2004-04-02 / Front Page

‘Time For Science And Safety To Override Economics’

Pilots Say Airbus Knew of Unsafe Control System Since 1997
By Howard Schwach
‘Time For Science And Safety To Override Economics’ Pilots Say Airbus Knew of Unsafe Control System Since 1997 By Howard Schwach

Bad economics has driven out good science and common sense in the airline industry, a fact that helped to cause the disastrous crash of American Airlines Flight 587 into Belle Harbor in November of 2001, the Allied Pilots Association, the union representing the pilots, said in a submission to the National Trans portation Safety Board (NTSB) last month.

Flight 587, an Airbus A300, crashed into Beach 131 Street and Newport Avenue shortly after it took off from Runway 31 Left at John F. Kennedy Airport.

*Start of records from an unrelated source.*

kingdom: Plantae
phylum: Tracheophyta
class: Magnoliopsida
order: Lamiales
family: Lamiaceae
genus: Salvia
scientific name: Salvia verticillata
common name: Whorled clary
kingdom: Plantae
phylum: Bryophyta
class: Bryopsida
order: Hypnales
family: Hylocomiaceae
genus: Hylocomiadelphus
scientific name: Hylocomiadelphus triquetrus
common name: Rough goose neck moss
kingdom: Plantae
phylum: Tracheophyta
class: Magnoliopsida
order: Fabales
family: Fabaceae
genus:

The pilots say that a flaw in the A-300’s control system caused the crash by confusing the first officer, who was flying the plane on its departure from JFK, to such an extent that he over-controlled the rudder causing it to separate from the plane’s fuselage.

"The probable cause of this accident was an Aircraft Pilot Coupling (APC) event. This APC occurrence was the result of a flawed design modification to the A300," the union said in its submission. "The APC event led to the development of excessive aerodynamic loads and consequent structural failure of the vertical stabilizer in only 6.5 seconds. Airbus was forewarned of this catastrophe by preceding in-service events and failed to caution operators and regulators of this tendency."

"An APC is usually the result of a deficient flight control design," the pilot’s submission continued. "An APC event causes a pilot’s rudder inputs to be out of sync with the motion of the aircraft. In the case of Flight 587, the Pilot Flying – uninformed and unaware of the hypersensitive rudder peddles – made appropriate and controlled rudder inputs in response to the aircraft’s motion as it encountered wake vortices. An unintentional result was that excessively high aerodynamic loads were placed on the vertical stabilizer which then broke off the aircraft only 9 seconds after the first rudder pedal input."

The submission posits that a wake vortex from a Japan Airlines Boeing 747-400 aircraft that took off just prior to Flight 587, impacted the plane just before it approached Rockaway’s Jamaica Bay coastline.

While the planes were mandated to keep a two-minute separation to avoid wake vortex events, the pilots say that when the A300 turned towards WAVEY, a waypoint about 35 miles southeast of Rockaway, that brought the aircrafts inside the mandated separation.

The submission says, "AA 587 took off from Runway 31 L with the required two minutes of separation from JAL 47. Upon departing, the Air Route Traffic Control Center (ARTCC) gave the accident aircraft a turn to the WAVEY intersection. This vector placed the American [Airlines] airplane inside the turn of the preceding 747, effectively creating a rendezvous turn. The turn immediately reduced the separation between the two aircraft, exposing AA 587 to a more powerful wake vortex than the departure separation should have assured. These hazards occurred without the knowledge of the 587 flight crew, inadvertently exposing them to dramatically increased risk."

That risk was the beginning of the end for the flight, which carried 280 passengers and crew, something the union believes, could have been avoided had there been more separation between the planes.

"AA 587’s flight path was disturbed by two potentially destructive wake vortices generated by the Boeing 747-400 aircraft. Wake turbulence issues have been clouded by economic influences, particularly airport capacity. The most direct fix of this problem is to increase separation. This is also the most opposed solution due to its economic impact," the report says, adding, "It is time for safety and science to override economics."

The pilot’s union also believes that, once the pilots were in the APC event, there was little they could do to get out of it.

"The National Research Council (NRC) believes that the most severe APC events attributed to pilot error are the result of adverse APC that misleads the pilot into taking actions that contribute to the severity of the event. In these situations, it is often possible, after the fact, to analyze the event carefully and identify a sequence of actions the pilot could have taken to overcome the aircraft design deficiencies and avoid the event. However, it is typically not feasible for the pilot to identify and execute the required actions in real time," the submission says.

What exacerbated the problem, the pilots say, is the fact that Airbus, the manufacturer of the plane, knew of the problem from earlier "upsets" of A300 aircraft related to rudder problems as early as 1997, yet never warned either the FAA nor the NTSB nor any European agency involved with aircraft safety.

"An [adequate] training program could not have been developed," the pilots say. "The manufacturer offered no information about the limitations or peculiarities of the rudder system. Neither pilot was trained to experience this unexpected and unpredictable flight characteristic nor the aircraft gyrations experienced in the accident sequence. It was far beyond the pilot’s practical experience, surprising the PF [Pilot Flying] and leaving the PIC [Pilot In Charge] unaware of the peril they faced as the PF struggled to maintain control of the aircraft."

Airbus’ submission to the NTSB denies that the A300 has a design flaw, insisting instead that American Airlines failed to adequately train its pilots to fly the plane.